George Orwell's classic dystopian novel "1984" turns 70 while the book remains relevant as it ever was with "alternative facts" and "fake news."


Photo BBC
70 years since it was published George Orwell's classic dystopian novel "1984" continues to fascinate readers and is as popular today as it ever was.
Written just after the end of WWII the book paints a frightening picture of the future of mankind.
A future where "The Party" is all powerful in a society controlled by the thought police, screen monitors and a brainwashed hatred of the enemy, with every citizen knowing "Big Brother is watching." Sound familiar?
It is a society where people and events can be airbrushed from history when war means peace, and slavery is freedom and ignorance is strength.
“If you want a picture of the future, imagine a boot stamping on a human face—forever.”
The book, 1984 reminds us of our own society today in many ways, for instance, US President Donald Trump's advisors used the term "alternative facts", a phrase used in the book 1984, with reference to "doublethink."

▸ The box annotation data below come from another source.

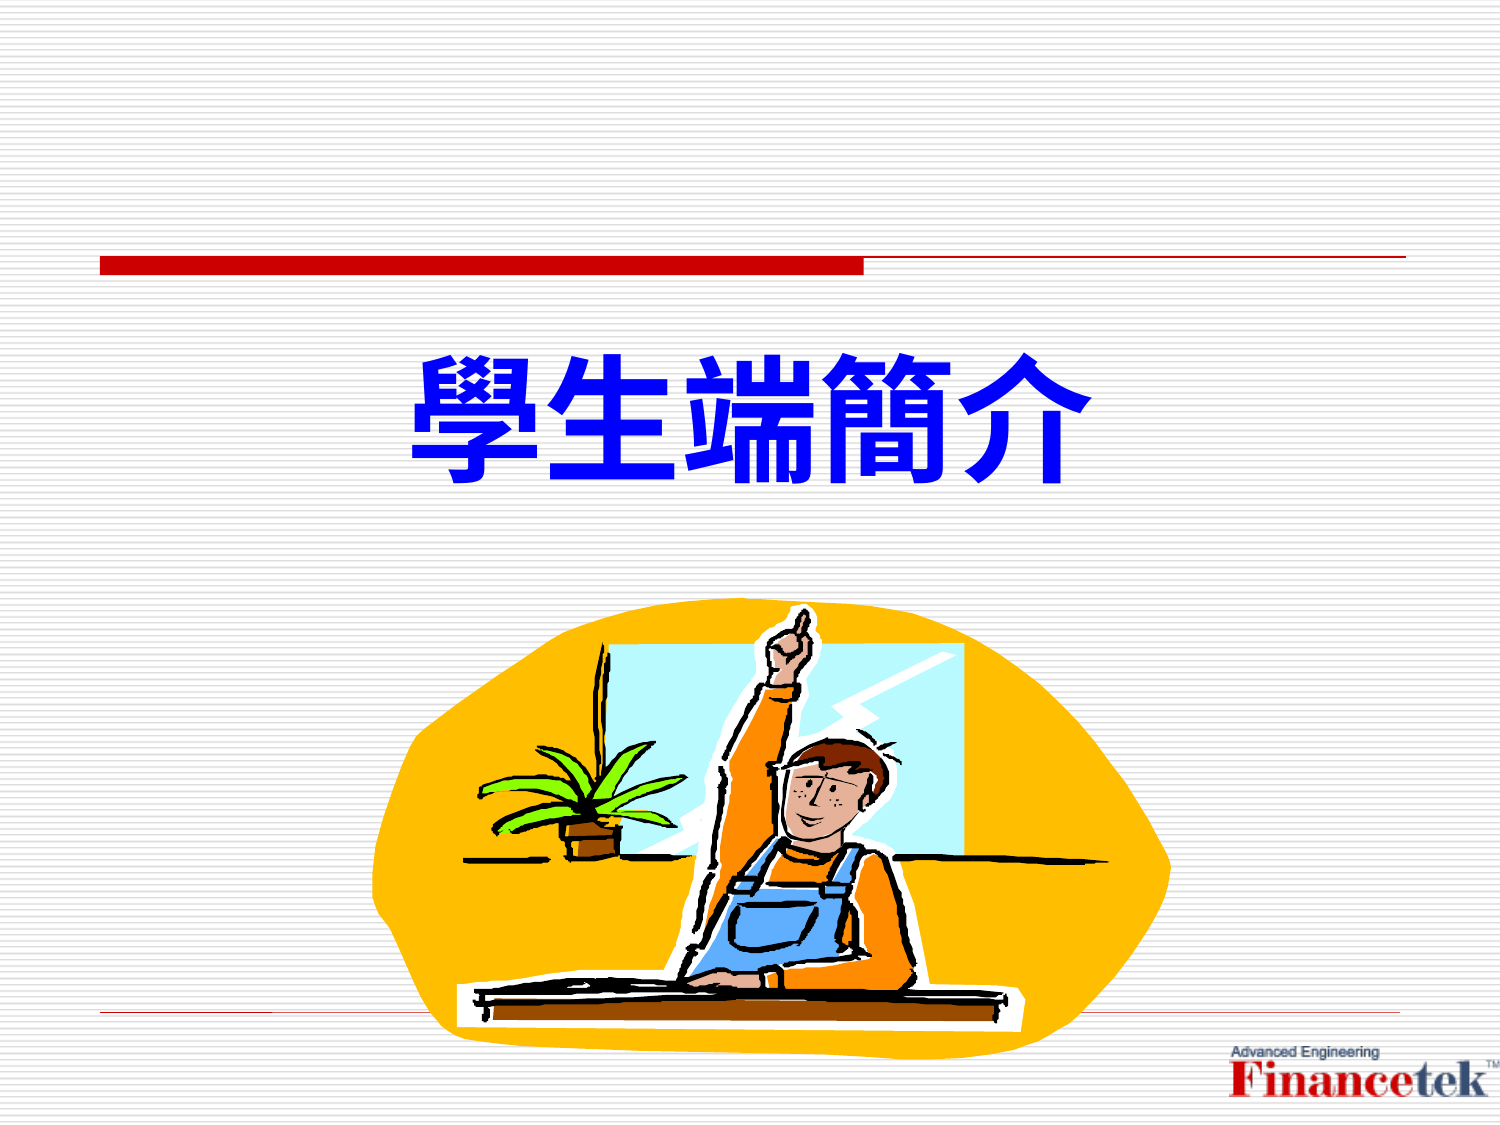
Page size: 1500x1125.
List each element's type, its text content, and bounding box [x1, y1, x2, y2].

text_box 學生端簡介 [242, 326, 1258, 509]
picture [372, 597, 1172, 1060]
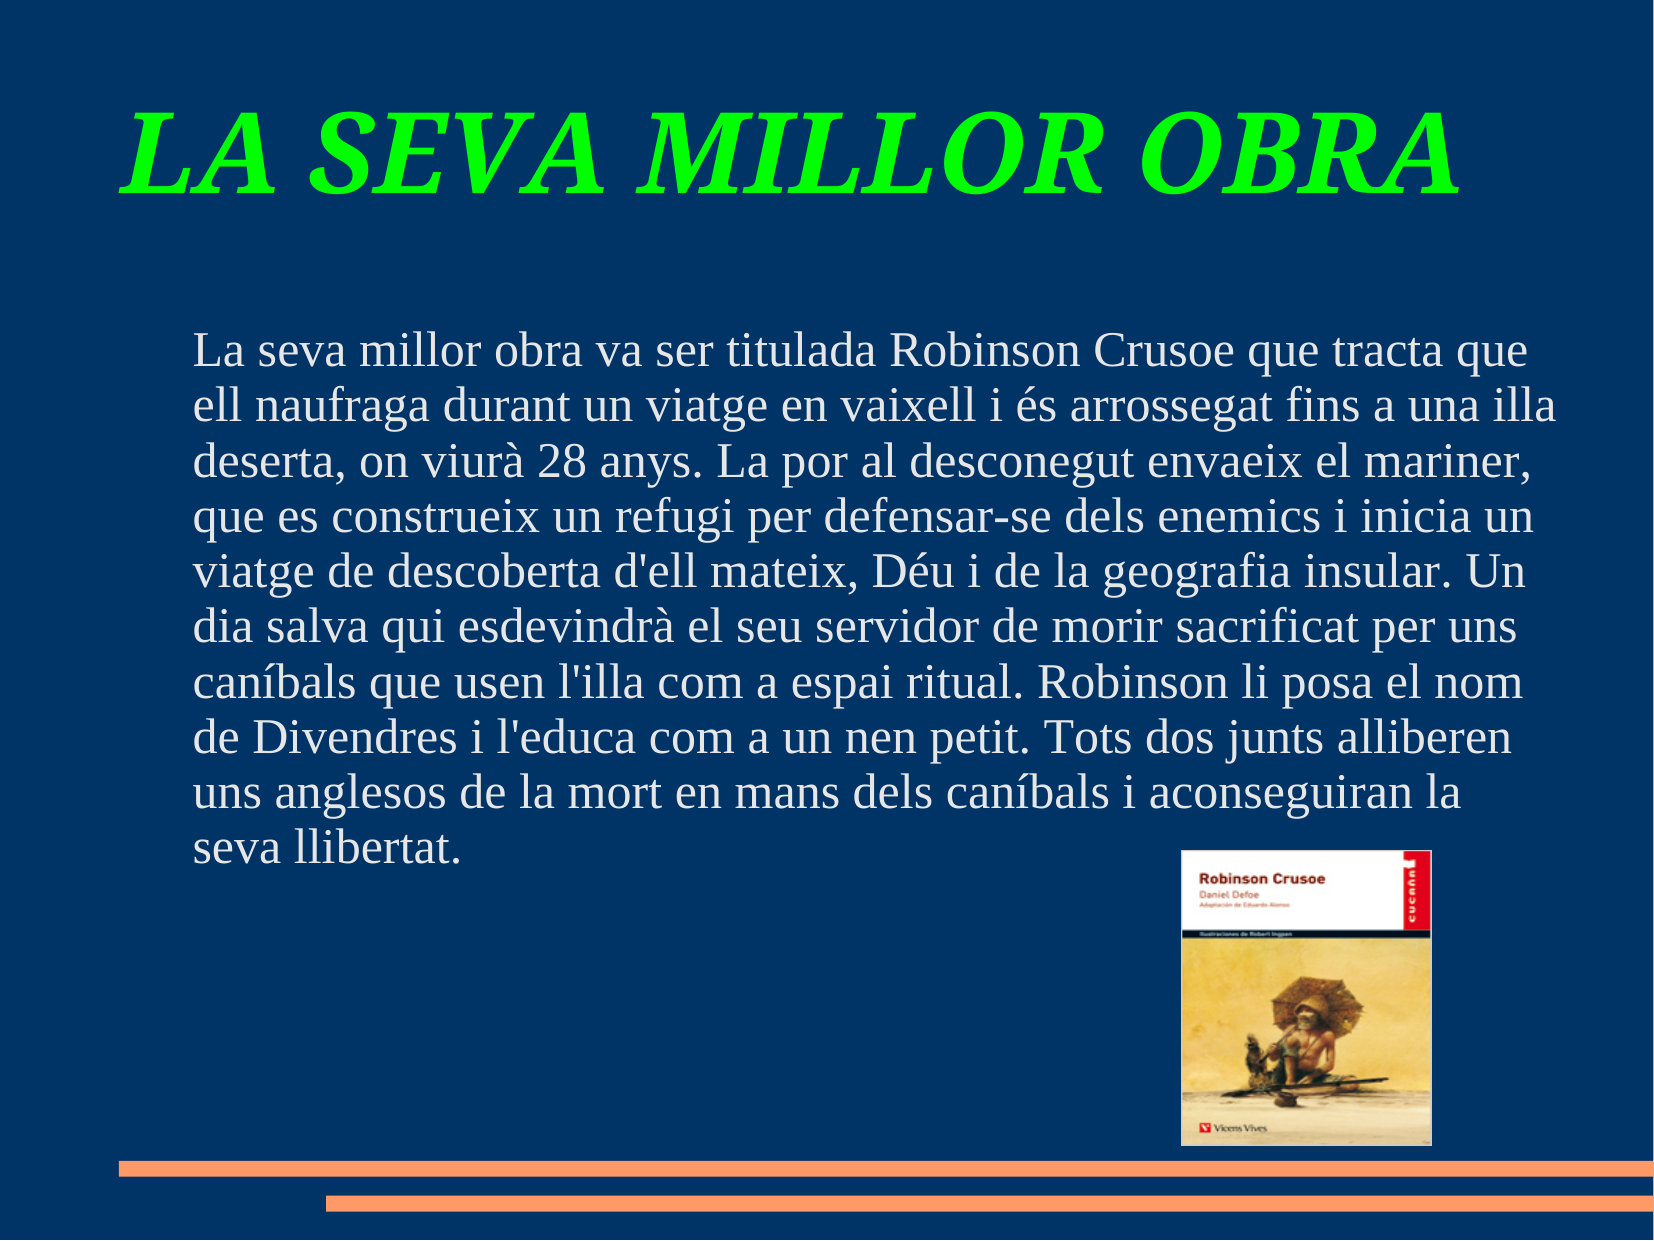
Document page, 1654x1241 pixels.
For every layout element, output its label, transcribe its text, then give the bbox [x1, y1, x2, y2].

picture [1181, 850, 1432, 1146]
list La seva millor obra va ser titulada Robinson Crusoe que tracta que ell naufraga durant un viatge en vaixell i és arrossegat fins a una illa deserta, on viurà 28 anys. La por al desconegut envaeix el mariner, que es construeix un refugi per defensar-se dels enemics i inicia un viatge de descoberta d'ell mateix, Déu i de la geografia insular. Un dia salva qui esdevindrà el seu servidor de morir sacrificat per uns caníbals que usen l'illa com a espai ritual. Robinson li posa el nom de Divendres i l'educa com a un nen petit. Tots dos junts alliberen uns anglesos de la mort en mans dels caníbals i aconseguiran la seva llibertat. [121, 322, 1561, 1132]
title LA SEVA MILLOR OBRA [121, 46, 1534, 254]
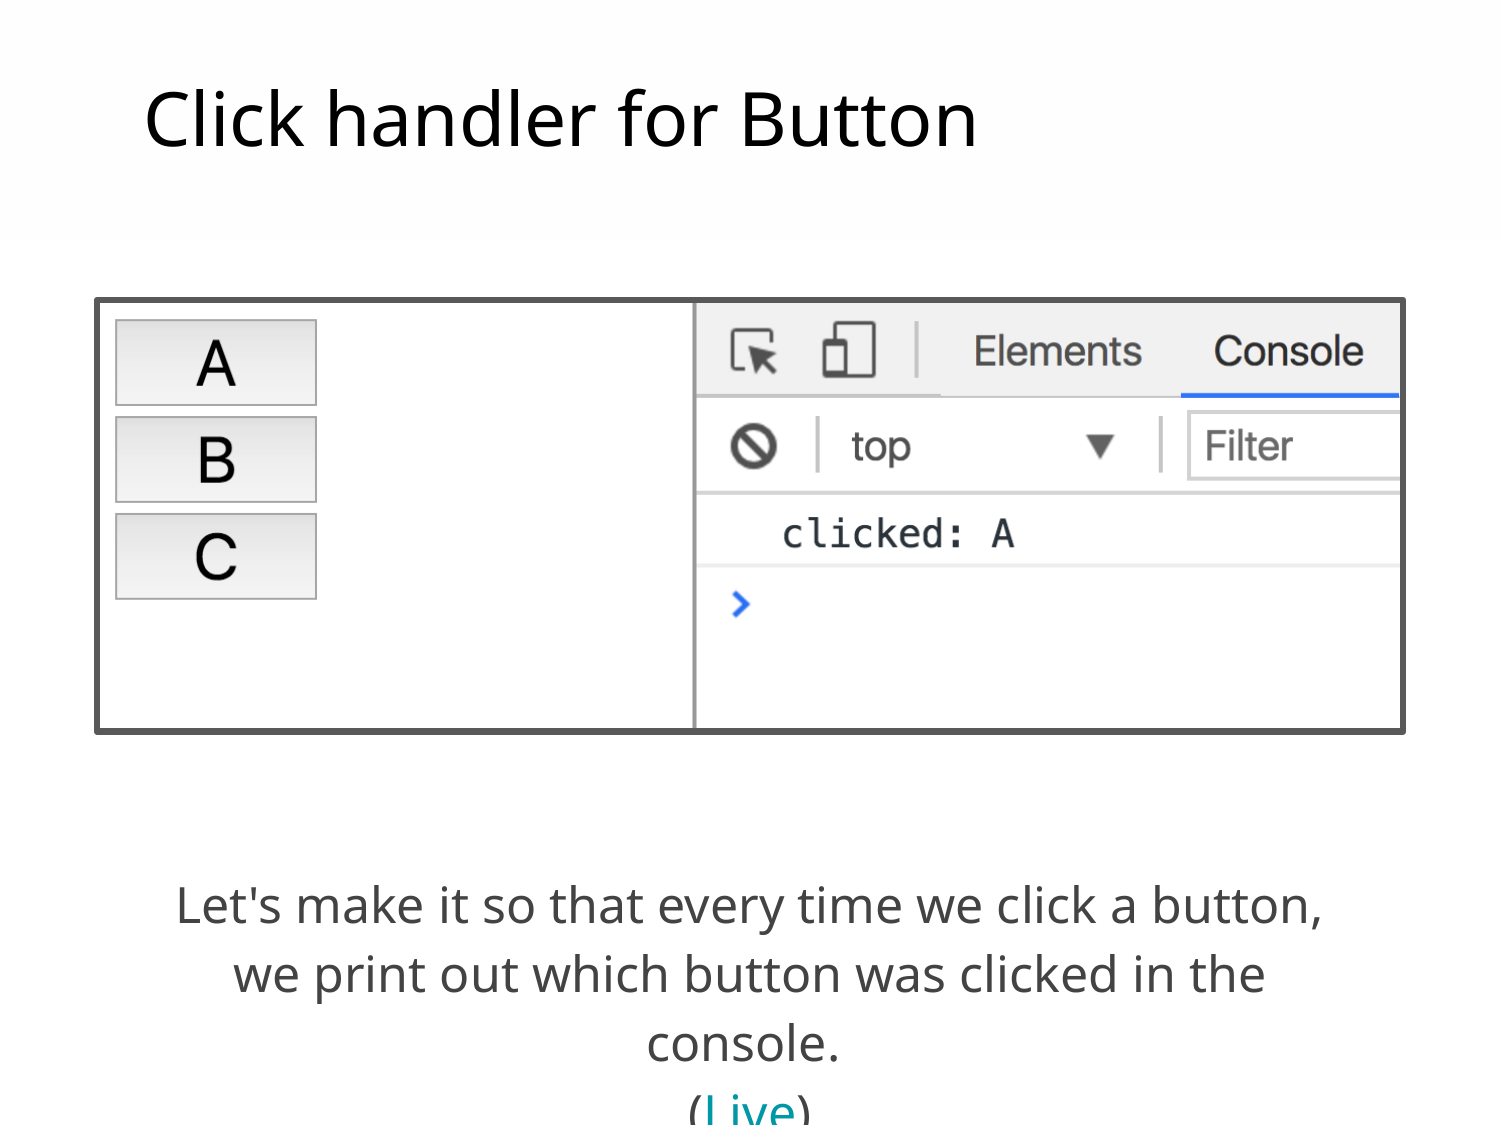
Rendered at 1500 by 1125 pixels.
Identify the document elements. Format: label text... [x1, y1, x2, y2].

title Click handler for Button [128, 56, 1372, 183]
list Let's make it so that every time we click a button, we print out which button was clicked in the console. (Live) [128, 849, 1372, 1061]
picture [99, 303, 1401, 729]
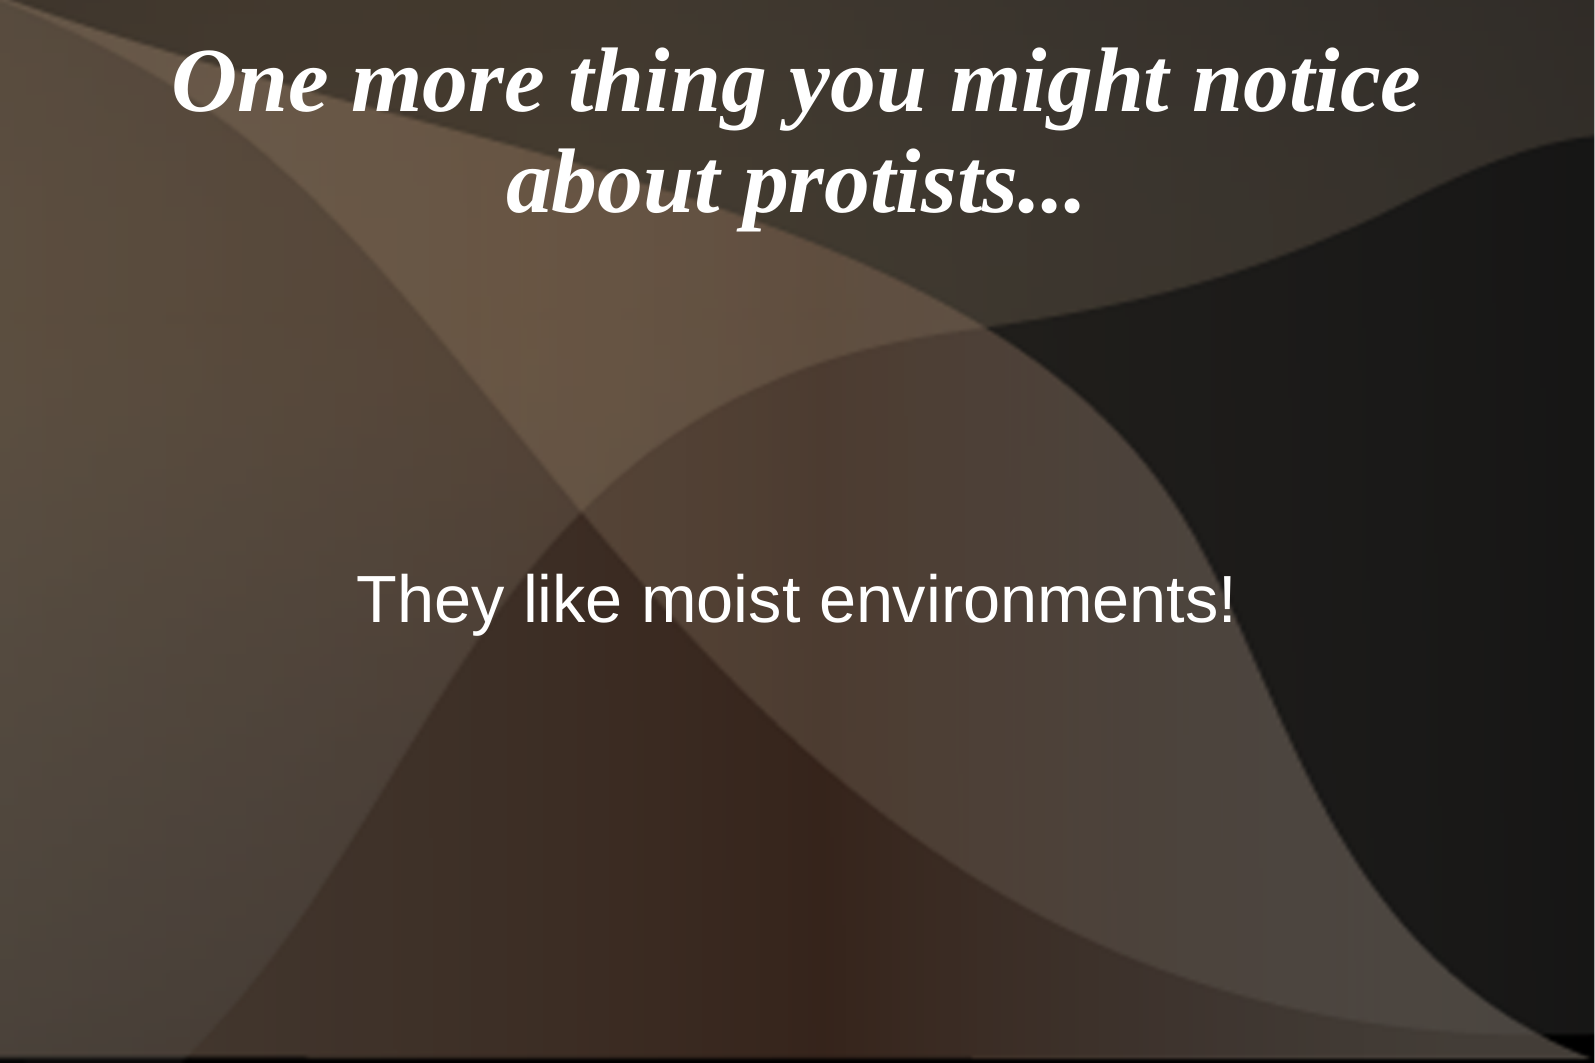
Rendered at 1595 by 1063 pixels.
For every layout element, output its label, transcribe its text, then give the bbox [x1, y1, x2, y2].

Fake news, the new buzz-phrase since Donald Trump's rise to power reflects Orwell's own thoughts, in his book he wrote. "But if thought corrupts language, language can also corrupt thought."
During a speech in July 2018, Trump said: “What you’re seeing and what you’re reading is not what’s happening.” A line from Nineteen Eighty-Four went viral: “The party told you to reject the evidence of your eyes and ears. It was their final, most essential command.”
As our society is being bombarded with hi-tech social media, another quote from Orwell's book becomes more relevant." “Nothing was your own except the few cubic centimetres inside your skull. ”
“You are a slow learner, Winston."
"How can I help it? How can I help but see what is in front of my eyes? Two and two are four."
"Sometimes, Winston. Sometimes they are five. Sometimes they are three. Sometimes they are all of them at once. You must try harder. It is not easy to become sane.”
As Orwell wrote. "Who controls the past controls the future. Who controls the present controls the past."